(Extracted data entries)
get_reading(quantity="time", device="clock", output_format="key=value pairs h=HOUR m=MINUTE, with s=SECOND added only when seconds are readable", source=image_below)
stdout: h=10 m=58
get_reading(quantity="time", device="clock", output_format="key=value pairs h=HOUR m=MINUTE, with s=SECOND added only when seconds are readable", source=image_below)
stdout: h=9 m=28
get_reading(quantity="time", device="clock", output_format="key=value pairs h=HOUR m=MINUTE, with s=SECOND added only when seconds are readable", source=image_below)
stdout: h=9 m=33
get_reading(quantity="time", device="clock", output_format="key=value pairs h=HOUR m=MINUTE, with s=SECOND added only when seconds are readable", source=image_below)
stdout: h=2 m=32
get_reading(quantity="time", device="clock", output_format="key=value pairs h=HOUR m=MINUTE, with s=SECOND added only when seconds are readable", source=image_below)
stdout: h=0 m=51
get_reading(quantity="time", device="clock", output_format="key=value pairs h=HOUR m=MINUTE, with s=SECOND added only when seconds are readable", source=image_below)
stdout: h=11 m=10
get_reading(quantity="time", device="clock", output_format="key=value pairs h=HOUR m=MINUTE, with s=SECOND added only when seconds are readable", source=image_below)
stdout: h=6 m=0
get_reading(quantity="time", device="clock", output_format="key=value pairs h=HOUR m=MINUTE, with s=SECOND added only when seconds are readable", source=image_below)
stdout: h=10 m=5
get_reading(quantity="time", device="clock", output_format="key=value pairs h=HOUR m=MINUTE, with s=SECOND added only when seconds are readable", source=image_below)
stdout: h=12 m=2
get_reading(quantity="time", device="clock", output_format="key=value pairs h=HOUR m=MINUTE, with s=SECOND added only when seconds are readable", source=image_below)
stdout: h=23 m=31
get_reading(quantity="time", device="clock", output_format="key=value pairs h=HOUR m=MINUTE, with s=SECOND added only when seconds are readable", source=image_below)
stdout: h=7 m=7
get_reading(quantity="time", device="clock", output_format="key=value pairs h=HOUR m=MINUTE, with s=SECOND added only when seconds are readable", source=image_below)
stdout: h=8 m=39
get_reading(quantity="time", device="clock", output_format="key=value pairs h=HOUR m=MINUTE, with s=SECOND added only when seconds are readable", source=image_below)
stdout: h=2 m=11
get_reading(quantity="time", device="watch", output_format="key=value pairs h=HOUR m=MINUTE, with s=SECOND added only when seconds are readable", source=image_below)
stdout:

§ WORK REQUIRED
Which lines in the entries above contain the word "watch"? Copy out each of them in full.

§ ANSWER TO THE EXERCISE
get_reading(quantity="time", device="watch", output_format="key=value pairs h=HOUR m=MINUTE, with s=SECOND added only when seconds are readable", source=image_below)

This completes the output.